Pour ceux qui préfèrent imprimer chez eux, la SNCF propose un service entièrement gratuit appelé e-Tiquette, accessible via son site Internet ou son application mobile. Ce service permet de télécharger et d’imprimer ses étiquettes bagages directement depuis chez soi, en renseignant ses coordonnées personnelles. Concrètement, une feuille A4, deux minutes, et l’affaire est réglée.

Les autres infractions bagages dont personne ne parle

L’étiquette n’est pas la seule règle à connaître avant de monter à bord. Depuis février 2024, la SNCF a profondément modifié sa politique bagages : il y a désormais un nombre maximum de bagages, des dimensions à respecter et une obligation d’étiquetage sur les TGV Inoui et Intercités.

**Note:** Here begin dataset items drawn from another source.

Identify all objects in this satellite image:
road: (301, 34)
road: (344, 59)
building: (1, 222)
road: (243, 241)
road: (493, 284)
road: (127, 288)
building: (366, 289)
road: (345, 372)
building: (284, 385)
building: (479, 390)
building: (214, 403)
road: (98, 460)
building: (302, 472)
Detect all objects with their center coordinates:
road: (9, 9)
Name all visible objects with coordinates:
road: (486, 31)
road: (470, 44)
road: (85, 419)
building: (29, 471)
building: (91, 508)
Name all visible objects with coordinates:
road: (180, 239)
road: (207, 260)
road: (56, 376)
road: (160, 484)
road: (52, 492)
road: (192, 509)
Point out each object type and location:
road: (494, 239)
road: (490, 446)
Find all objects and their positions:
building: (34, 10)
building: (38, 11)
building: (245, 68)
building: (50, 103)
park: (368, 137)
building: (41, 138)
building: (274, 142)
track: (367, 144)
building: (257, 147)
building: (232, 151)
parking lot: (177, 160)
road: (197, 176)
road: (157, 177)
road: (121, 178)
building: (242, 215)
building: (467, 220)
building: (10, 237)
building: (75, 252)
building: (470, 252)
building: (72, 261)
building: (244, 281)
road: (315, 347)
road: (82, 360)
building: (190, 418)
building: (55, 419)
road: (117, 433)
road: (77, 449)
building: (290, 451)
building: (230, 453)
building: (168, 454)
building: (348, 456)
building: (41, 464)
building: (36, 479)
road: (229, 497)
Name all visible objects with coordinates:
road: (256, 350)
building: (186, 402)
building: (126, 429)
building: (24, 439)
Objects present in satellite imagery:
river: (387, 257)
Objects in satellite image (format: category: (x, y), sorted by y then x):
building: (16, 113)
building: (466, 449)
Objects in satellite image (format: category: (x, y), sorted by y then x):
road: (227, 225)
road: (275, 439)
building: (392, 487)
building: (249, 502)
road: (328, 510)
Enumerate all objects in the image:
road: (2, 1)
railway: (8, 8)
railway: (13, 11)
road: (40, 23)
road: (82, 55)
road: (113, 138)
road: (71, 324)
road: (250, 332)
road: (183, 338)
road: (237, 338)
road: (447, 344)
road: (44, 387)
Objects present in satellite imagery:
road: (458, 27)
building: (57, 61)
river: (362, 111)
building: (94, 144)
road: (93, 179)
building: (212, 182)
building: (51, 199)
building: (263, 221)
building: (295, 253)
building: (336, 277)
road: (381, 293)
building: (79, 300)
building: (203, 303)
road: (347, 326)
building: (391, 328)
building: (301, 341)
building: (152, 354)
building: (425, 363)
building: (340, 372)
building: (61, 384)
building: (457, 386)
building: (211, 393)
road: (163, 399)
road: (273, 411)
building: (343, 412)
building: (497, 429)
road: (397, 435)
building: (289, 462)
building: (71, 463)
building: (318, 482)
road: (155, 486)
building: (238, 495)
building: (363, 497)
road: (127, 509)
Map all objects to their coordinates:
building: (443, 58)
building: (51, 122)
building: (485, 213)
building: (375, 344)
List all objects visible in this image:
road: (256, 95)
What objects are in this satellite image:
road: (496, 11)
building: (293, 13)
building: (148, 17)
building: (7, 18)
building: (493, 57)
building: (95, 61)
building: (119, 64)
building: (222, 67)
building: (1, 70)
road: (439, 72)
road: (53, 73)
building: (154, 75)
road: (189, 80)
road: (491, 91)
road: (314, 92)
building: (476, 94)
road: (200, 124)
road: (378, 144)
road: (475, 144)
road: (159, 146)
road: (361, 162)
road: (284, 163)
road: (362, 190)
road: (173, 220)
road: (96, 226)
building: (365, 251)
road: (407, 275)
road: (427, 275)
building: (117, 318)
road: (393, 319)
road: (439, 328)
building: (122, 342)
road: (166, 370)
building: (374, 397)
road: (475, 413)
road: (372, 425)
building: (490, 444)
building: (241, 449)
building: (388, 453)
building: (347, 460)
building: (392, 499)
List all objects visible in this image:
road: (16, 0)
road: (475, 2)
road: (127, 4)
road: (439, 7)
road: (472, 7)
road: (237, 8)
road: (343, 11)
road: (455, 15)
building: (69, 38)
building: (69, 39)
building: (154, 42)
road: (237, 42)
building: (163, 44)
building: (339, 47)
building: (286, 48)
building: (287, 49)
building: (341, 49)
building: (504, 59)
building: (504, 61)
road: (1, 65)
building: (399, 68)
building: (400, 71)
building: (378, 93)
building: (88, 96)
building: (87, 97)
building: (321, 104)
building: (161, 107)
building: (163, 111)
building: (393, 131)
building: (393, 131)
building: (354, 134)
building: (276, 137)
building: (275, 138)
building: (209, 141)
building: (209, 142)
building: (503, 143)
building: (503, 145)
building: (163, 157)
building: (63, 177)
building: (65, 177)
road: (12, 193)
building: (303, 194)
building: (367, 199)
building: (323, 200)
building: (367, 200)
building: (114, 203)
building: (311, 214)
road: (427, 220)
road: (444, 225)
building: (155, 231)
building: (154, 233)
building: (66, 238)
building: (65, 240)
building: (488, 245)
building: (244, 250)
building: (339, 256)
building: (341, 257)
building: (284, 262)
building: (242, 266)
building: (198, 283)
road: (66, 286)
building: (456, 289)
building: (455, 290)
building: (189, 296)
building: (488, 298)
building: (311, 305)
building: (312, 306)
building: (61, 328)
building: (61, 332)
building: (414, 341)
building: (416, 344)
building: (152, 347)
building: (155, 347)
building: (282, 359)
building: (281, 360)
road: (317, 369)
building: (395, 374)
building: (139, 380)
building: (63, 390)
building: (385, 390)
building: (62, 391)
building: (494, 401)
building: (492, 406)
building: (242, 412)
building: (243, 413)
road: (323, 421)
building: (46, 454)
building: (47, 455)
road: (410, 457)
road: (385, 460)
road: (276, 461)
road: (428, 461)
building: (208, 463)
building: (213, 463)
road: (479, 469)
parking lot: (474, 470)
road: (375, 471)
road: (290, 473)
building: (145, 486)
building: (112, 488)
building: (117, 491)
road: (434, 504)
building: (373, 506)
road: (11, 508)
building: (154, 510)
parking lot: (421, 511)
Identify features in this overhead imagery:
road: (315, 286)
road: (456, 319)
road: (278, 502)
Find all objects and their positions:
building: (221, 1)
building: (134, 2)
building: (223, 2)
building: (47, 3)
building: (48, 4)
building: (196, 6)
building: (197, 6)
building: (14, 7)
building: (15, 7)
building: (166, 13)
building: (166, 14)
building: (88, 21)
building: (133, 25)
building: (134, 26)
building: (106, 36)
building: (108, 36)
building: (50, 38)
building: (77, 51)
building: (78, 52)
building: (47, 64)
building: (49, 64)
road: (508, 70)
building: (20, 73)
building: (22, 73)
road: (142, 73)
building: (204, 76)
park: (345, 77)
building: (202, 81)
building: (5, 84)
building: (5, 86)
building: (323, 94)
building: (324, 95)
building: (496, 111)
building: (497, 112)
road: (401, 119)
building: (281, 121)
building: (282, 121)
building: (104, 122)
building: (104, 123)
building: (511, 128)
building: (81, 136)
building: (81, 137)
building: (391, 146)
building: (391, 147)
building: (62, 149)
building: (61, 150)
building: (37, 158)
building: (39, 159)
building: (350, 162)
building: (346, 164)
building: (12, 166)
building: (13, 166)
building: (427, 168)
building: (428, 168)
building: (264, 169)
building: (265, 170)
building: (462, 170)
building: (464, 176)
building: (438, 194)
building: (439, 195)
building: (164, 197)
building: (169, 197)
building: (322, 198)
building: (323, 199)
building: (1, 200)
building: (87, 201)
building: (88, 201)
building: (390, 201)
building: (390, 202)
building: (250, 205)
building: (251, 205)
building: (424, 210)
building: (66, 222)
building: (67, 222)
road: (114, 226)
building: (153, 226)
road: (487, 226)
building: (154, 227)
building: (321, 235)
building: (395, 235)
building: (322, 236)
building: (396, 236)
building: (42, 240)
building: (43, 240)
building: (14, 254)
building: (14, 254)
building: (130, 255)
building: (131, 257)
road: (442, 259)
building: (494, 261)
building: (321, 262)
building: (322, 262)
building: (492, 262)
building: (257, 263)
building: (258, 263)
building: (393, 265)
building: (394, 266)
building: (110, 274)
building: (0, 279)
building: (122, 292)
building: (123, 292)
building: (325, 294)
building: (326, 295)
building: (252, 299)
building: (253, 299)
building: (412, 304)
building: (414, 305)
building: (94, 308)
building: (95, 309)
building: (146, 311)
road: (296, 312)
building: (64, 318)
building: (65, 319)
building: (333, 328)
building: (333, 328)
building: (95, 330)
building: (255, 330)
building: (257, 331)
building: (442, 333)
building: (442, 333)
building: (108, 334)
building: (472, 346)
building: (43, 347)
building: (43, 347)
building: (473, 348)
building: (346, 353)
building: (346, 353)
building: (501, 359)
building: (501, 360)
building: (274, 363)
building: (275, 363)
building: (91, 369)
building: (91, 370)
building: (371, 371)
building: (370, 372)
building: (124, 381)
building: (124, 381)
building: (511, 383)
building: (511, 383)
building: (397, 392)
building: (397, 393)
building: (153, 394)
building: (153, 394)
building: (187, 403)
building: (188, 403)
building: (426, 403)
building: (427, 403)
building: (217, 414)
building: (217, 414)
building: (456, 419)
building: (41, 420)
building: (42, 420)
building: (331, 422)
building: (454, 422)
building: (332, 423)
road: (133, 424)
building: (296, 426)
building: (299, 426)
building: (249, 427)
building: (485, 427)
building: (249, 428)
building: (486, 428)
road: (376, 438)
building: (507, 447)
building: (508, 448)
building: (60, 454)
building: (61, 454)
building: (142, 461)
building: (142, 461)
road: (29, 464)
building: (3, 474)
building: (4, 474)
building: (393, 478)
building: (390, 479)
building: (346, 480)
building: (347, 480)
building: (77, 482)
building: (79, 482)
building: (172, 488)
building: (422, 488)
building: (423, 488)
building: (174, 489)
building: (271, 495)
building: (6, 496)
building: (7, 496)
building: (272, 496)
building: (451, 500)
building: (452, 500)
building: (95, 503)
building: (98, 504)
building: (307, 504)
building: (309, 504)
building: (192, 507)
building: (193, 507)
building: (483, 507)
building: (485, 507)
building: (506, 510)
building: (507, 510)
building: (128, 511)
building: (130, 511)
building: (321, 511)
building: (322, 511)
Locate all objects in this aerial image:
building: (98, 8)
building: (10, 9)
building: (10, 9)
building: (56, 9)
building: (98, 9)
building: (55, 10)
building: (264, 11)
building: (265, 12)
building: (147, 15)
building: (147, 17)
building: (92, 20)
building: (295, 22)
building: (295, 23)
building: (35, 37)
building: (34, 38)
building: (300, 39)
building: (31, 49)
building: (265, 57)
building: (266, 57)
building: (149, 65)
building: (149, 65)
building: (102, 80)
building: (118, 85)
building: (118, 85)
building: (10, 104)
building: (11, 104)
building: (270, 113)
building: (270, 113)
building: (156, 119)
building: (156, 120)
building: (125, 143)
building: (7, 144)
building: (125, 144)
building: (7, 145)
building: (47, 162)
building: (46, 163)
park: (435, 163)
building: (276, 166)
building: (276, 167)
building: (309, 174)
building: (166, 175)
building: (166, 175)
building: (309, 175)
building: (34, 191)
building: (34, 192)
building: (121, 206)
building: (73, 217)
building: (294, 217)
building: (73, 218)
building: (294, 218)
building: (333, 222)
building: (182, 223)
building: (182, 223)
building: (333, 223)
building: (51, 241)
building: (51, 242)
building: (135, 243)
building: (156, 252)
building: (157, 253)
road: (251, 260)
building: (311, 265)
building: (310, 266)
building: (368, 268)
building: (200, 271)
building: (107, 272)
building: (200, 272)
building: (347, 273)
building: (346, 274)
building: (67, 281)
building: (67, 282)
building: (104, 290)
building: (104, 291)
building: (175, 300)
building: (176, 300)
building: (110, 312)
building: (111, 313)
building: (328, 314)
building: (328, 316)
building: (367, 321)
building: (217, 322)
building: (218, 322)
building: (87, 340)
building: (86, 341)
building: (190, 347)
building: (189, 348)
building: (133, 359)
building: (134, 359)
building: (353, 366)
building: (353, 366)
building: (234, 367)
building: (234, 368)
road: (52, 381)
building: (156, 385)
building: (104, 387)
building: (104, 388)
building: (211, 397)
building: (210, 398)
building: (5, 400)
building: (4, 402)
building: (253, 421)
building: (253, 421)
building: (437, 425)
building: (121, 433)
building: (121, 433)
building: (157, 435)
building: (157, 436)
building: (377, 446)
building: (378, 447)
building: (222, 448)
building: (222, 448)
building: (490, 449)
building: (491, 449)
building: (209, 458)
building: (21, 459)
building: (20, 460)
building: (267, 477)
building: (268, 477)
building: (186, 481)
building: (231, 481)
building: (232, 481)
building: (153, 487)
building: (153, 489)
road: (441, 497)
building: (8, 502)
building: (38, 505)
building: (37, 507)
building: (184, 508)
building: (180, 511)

Les voyageurs qui ne respectent pas les règles de dimensions s’acquittent d’une amende de 50 euros par bagage non-conforme ou excédentaire, ou de 150 euros si le bagage est gênant ou dangereux. La SNCF n’impose pas de limite de poids, mais la seule condition est que vous soyez en mesure de porter et ranger vos bagages seul. Un détail qui surprend souvent : peu importe que votre valise pèse 30 kilos, c’est l’encombrement qui est sanctionné, pas le poids.

Reste un angle mort dans toute cette réglementation : son application reste inégale selon les contrôleurs, les lignes et les horaires. Un TGV bondé un dimanche soir de vacances scolaires ne se gère pas comme un Intercités à moitié vide un mardi matin. Mais c’est précisément l’argument à ne pas retenir : depuis avril 2025, les agents ont les outils légaux pour verbaliser, et les montants ont été calibrés pour dissuader. Une étiquette griffonnée à la main avec un stylo bille reste, techniquement, suffisante pour être en règle.